● Task details: Locate every line in the entries below that contains the string "wrist" and copy each one. Matching is case-sensitive.
=== Supplied material ===
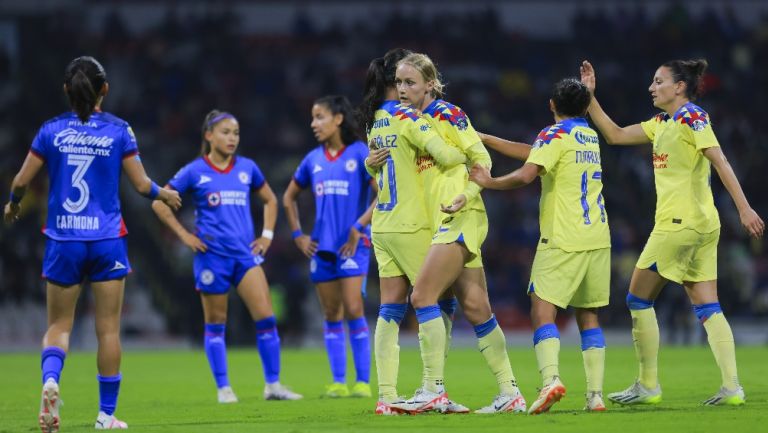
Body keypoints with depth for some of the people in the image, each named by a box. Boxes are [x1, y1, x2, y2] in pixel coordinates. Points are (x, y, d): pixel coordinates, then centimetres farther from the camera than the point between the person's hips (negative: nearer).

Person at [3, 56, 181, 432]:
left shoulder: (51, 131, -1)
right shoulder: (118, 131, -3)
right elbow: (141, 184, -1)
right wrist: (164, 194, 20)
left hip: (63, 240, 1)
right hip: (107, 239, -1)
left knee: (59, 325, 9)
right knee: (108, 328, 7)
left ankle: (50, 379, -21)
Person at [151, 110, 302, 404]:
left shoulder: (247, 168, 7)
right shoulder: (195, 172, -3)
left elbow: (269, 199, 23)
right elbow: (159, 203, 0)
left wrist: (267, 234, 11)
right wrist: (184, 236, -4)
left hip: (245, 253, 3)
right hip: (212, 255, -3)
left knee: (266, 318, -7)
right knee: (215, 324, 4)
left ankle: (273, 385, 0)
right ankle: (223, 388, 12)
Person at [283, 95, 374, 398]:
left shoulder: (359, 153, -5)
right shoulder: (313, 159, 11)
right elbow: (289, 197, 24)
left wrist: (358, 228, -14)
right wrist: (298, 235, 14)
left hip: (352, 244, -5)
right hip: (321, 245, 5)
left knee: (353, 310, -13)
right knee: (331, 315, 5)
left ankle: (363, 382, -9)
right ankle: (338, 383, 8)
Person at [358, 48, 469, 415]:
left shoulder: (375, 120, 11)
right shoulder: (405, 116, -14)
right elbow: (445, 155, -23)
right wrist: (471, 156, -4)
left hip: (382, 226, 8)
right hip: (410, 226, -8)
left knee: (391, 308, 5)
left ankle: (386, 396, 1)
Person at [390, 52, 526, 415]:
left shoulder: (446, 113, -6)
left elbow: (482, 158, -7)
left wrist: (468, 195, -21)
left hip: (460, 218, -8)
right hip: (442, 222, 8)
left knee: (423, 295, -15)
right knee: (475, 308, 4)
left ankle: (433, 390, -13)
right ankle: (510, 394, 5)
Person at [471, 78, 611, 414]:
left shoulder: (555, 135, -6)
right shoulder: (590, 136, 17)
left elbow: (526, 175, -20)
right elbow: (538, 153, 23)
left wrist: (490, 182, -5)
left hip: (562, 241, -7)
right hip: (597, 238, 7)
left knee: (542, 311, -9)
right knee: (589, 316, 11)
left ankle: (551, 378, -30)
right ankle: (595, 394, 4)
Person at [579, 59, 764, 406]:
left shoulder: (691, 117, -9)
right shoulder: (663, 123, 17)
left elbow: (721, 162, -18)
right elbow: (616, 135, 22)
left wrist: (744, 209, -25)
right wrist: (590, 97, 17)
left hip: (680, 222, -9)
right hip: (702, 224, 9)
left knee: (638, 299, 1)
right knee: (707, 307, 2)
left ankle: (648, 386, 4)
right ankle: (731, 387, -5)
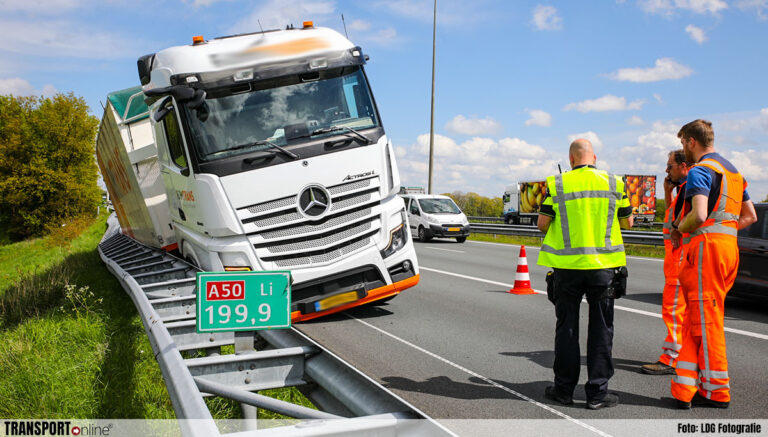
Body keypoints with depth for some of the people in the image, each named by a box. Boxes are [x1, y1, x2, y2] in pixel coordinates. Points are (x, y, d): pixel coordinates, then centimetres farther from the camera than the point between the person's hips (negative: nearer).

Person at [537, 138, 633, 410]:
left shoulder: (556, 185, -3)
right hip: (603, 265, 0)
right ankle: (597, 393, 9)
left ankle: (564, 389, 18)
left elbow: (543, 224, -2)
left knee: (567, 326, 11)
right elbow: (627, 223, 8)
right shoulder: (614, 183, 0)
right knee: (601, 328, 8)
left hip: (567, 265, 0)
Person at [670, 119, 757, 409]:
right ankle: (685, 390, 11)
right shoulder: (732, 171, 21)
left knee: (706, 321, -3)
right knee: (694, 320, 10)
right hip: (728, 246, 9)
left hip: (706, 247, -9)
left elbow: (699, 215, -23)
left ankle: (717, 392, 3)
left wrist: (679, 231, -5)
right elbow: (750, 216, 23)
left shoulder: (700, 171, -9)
===
● Written answer:
right wrist: (164, 194, 20)
left wrist: (267, 234, 11)
right wrist: (184, 236, -4)
left wrist: (358, 228, -14)
right wrist: (298, 235, 14)
right wrist: (471, 156, -4)
left wrist: (468, 195, -21)
left wrist: (490, 182, -5)
left wrist: (744, 209, -25)
right wrist: (590, 97, 17)
left wrist: (679, 231, -5)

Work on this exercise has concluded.